At Hampshire you’ll take responsibility for your education, customize your curriculum, and move beyond boundaries of disciplines and departments. We call this your academic concentration. It puts the emphasis on learning, not on teaching. Guided by our accomplished faculty, you’ll forge your own path, taking roads not already paved for you. In the process you’ll acquire the ability to teach yourself.
It’s more than a life skill. It’s an outlook on life.

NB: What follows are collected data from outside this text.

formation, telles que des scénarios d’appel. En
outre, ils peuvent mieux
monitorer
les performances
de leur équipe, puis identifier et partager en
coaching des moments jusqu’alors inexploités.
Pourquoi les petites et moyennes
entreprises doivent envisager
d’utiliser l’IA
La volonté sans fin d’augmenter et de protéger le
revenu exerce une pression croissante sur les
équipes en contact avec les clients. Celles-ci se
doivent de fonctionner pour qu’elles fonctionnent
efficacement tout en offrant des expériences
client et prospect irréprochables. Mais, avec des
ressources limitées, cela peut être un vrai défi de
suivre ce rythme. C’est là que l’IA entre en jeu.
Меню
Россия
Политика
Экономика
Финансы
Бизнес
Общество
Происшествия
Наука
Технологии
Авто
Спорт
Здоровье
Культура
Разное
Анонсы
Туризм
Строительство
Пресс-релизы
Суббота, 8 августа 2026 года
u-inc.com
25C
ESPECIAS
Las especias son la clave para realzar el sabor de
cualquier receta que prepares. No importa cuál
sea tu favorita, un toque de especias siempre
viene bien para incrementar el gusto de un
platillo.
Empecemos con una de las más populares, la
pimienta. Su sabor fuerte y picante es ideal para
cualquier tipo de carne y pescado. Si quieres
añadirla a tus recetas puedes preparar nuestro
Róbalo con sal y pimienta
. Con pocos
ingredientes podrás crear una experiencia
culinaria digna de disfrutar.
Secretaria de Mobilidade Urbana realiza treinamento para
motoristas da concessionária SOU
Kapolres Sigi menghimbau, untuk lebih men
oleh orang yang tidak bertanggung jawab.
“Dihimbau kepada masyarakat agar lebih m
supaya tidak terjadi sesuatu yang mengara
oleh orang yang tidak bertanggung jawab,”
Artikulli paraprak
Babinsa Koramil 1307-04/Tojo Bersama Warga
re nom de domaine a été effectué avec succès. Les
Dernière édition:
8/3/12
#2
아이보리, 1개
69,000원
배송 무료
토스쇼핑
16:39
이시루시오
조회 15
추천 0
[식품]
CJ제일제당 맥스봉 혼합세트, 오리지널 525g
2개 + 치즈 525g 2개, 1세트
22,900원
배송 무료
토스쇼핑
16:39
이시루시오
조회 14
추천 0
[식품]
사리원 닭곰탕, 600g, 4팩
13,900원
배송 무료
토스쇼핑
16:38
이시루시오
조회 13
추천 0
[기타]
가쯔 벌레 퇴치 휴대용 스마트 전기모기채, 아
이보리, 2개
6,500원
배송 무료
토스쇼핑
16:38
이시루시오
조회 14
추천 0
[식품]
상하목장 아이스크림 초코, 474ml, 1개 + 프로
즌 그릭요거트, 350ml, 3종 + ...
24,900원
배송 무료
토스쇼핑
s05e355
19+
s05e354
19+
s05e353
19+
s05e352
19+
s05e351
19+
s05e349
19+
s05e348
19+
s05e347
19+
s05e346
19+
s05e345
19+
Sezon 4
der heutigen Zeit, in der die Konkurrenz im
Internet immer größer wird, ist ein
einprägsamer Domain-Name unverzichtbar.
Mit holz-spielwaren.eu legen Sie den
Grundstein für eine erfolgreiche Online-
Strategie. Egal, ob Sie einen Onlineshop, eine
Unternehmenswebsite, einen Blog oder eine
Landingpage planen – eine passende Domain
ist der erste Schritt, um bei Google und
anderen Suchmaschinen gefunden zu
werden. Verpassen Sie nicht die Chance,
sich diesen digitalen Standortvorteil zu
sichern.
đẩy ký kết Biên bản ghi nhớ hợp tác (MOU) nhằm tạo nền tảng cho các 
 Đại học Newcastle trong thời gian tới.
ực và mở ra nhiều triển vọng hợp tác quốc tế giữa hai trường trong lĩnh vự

Hampshire helped invent the notion of interdisciplinary education, based on the idea that questions and issues are best examined from multiple perspectives. Not only is Hampshire not organized according to traditional, single-discipline departments; our curriculum goes beyond even interdisciplinarity to embrace a wider transdisciplinary curriculum that enables and encourages working across boundaries that are often not crossed, such as thinking across the arts, humanities, social inquiry, and the sciences in the service of particular questions. Central to this mode of transdisciplinarity are organizing opportunities to pursue central questions that act as provocation for thinking about the relevance of our work to contemporary concerns.
Hampshire's divisional academic system provides a framework to guide you in building your academic concentration and completing a yearlong advanced study project in your final year. A Hampshire education is not complete until you demonstrate the ability to use your knowledge in successively more sophisticated projects of your own design. Along the way, you will gain skills to help promote the goals of diversity, equity, and inclusion, and engage in campus activities and community-based learning that enable you to apply your skills in intercultural competence.